ところが、この時の現地に着いた時の感動の思い出が全くない。なんということだ。3大目的地の1つだったというのに。期待に胸を弾ませていったはずなのに。

おそらくその後の数えきれないほどの訪問記録にかき消され、遠い追憶の彼方に追いやられているからだろう。初めて行った時はまさか自分がその後フランスに住み、ガイドとしてお客様を案内して飽きるほど訪れるとは想像もしていなかった。

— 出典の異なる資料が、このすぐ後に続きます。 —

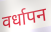
वर्धापन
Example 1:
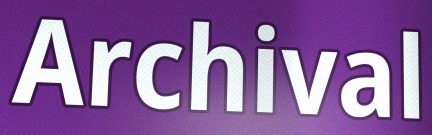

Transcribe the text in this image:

Archival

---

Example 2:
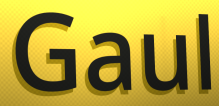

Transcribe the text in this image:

Gaul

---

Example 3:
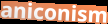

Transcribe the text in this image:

aniconism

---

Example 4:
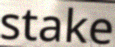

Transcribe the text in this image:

stake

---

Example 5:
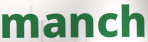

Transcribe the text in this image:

manch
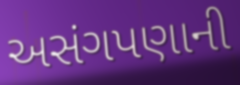
અસંગપણાની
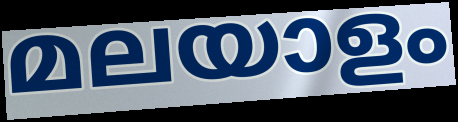
മലയാളം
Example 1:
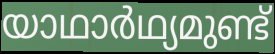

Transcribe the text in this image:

യാഥാർഥ്യമുണ്ട്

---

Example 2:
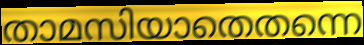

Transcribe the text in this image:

താമസിയാതെതന്നെ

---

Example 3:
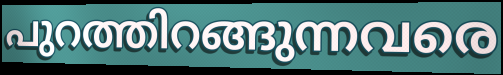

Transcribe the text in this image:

പുറത്തിറങ്ങുന്നവരെ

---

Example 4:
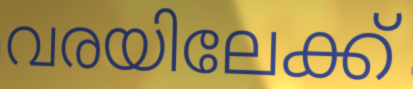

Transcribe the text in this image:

വരയിലേക്ക്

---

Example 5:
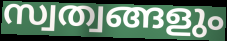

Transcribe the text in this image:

സ്വത്വങ്ങളും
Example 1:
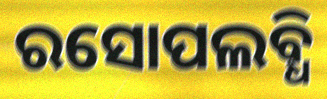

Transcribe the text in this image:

ରସୋପଲବ୍ଧି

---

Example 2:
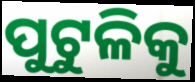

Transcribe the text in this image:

ପୁଟୁଳିକୁ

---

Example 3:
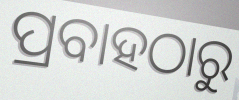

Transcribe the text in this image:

ପ୍ରବାହଠାରୁ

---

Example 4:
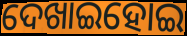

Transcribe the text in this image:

ଦେଖାଇହୋଇ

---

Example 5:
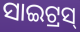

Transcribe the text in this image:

ସାଇଟ୍ରସ୍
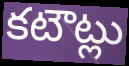
కటౌట్లు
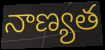
నాణ్యత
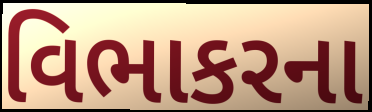
વિભાકરના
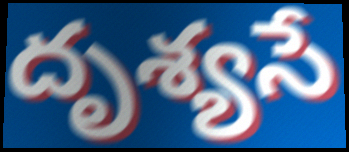
దృశ్యసే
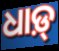
ଧାଡ଼୍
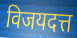
विजयदत्त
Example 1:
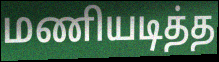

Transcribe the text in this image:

மணியடித்த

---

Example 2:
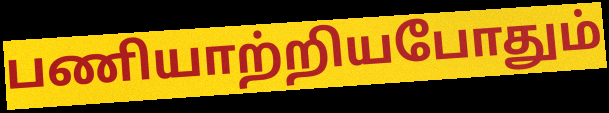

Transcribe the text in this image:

பணியாற்றியபோதும்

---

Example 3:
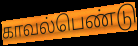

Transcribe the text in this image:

காவல்பெண்டு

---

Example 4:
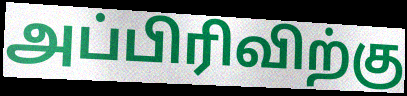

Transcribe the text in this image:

அப்பிரிவிற்கு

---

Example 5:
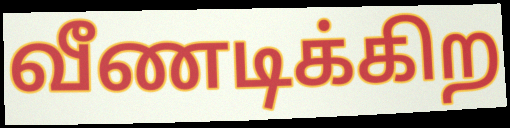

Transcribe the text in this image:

வீணடிக்கிற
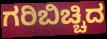
ಗರಿಬಿಚ್ಚಿದ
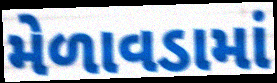
મેળાવડામાં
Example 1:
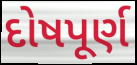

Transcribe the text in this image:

દોષપૂર્ણ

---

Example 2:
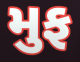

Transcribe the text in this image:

મુફ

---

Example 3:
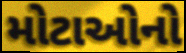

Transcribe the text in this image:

મોટાઓનો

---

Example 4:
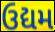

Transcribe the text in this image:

ઉદ્યમ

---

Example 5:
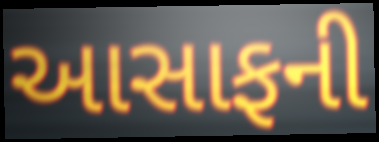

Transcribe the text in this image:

આસાફની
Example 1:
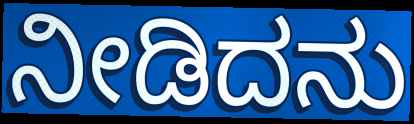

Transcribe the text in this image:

ನೀಡಿದನು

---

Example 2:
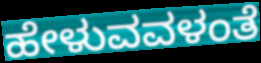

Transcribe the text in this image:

ಹೇಳುವವಳಂತೆ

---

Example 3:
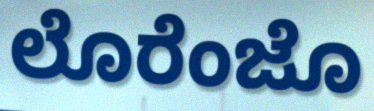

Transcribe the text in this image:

ಲೊರೆಂಜೊ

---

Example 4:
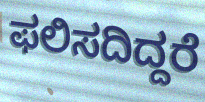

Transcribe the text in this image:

ಫಲಿಸದಿದ್ದರೆ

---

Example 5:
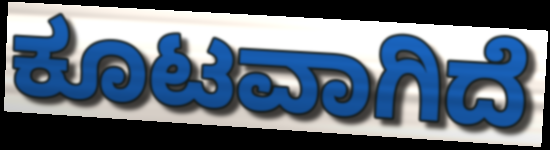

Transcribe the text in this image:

ಕೂಟವಾಗಿದೆ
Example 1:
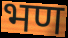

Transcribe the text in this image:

भण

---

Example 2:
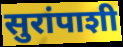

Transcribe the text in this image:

सुरांपाशी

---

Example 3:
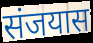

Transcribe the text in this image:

संजयास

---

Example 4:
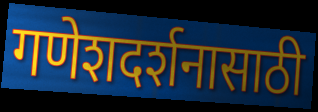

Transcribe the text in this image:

गणेशदर्शनासाठी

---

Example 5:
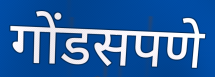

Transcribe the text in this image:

गोंडसपणे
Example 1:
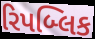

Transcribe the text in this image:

રિપબ્લિક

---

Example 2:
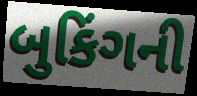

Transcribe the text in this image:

બુકિંગની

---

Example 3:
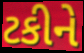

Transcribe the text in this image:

ટકીને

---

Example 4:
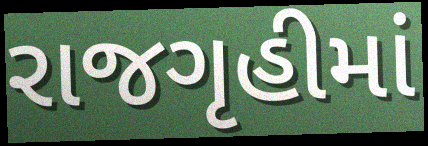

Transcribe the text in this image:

રાજગૃહીમાં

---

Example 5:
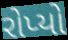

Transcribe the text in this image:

રોપ્યો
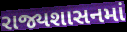
રાજ્યશાસનમાં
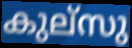
കുല്സു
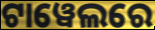
ଟାୱେଲରେ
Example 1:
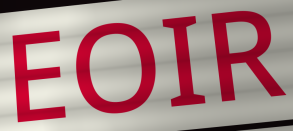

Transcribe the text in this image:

EOIR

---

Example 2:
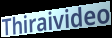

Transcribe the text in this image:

Thiraivideo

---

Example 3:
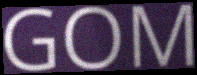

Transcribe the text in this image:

GOM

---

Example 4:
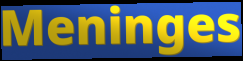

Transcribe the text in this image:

Meninges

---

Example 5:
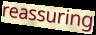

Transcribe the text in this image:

reassuring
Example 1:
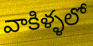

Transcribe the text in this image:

వాకిళ్ళలో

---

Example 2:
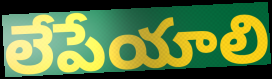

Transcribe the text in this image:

లేపేయాలి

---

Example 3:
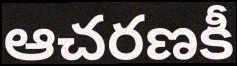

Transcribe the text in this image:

ఆచరణకీ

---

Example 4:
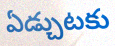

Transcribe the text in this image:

ఏడ్చుటకు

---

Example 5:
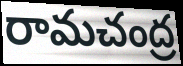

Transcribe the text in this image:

రామచంద్ర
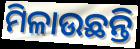
ମିଳାଉଛନ୍ତି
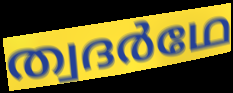
ത്വദർഥേ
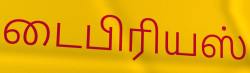
டைபிரியஸ்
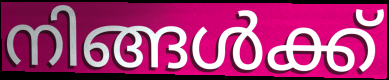
നിങ്ങൾക്ക്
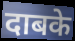
दाबके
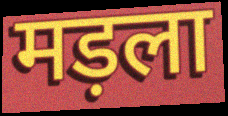
मड़ला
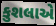
કુશલાએ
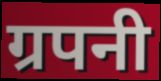
ग्रपनी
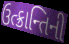
ઉત્ક્રાન્તિની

しかしそんな私だが、今でもモン・サン・ミッシェルに向かう長い道中、遠くにようやくその影が見えた時、やはり身震いするほど美しいと毎回思うのだ。うすぼけた三角形の影が次第に近づいてくると、カメラを向ける旅行者の人たちに混ざって、私も同様に胸を弾ませている。この高揚感はいつも変わらない。そして遠くから見たモン・サン・ミッシェルのシルエットは何よりも美しいと思う。人と自然の力が合わさらないとこんなものは創れない!

 

 

モン・サン・ミッシェルの歴史は奥深くて、非常に興味深い。まずは成り立ちだが、708年にアヴランシュのオヴェール司教の夢の中にサン・ミッシェルが出てきて「モン・トンブ」という島に自分のための聖堂を建ててとお願いした…という話から始まる。3度目に夢に出てきた時は司教のこめかみに指を立て、本当だよというしるしを残した。次の朝、起きてみたら司教の頭に穴が開いていた…というくだりはホラーだ!でもこういう不思議な伝説がフランスには割とあってなんか面白い。
その後、仰せの通りに聖堂が建てられた島には、10世紀にはベネディクト会の修道院が造られ、13世紀には見事な棟が完成し大勢の巡礼者たちを招き、100年戦争の時には砦としても活躍し、フランス革命の後は一時期牢獄になり、その後建物が重要文化財になって、1979年からは世界遺産になった。現在では一年中、世界中から観光客が集まる中世のテーマパークのような島になっている。ちょっと観光地化されすぎているのが難!そんなこと言っても時代の波には抗えないのだろうけど。

 

 

ところで、片道4時間半かけてやってきて、お食事して、修道院の観光には1時間半、それでまた帰路につくというのが一般的な終日観光だが、私はそれがとってももったいないな~と思っている。どうせなら他の所にも寄りません?

 

 



【旅程案 よくばりモン・サン・ミッシェル】

    1日目)

  • パリを午前中に出発~牡蠣の名所カンカルで海の幸の昼食~
  • サン・マロ散策 クレープのおやつ
  • かつての修道院を改装した美しいオーベルジュ 泊

    2日目)

  • モン・サン・ミッシェルに一番乗りで到着 修道院見学~城壁散歩~お買い物
  • オムレツとプレ・サレの昼食(モン・サン・ミッシェルの名物 仔羊料理)
  • 食後ゆっくりパリへ出発

 


 

*こんな旅程ならもっとゆったりのんびりするし、何よりも体が楽!そして好きな物を見て、買い物して、美味しい地元の名物をその時の気分ででオーダー。団体旅行じゃ絶対味わえないはず!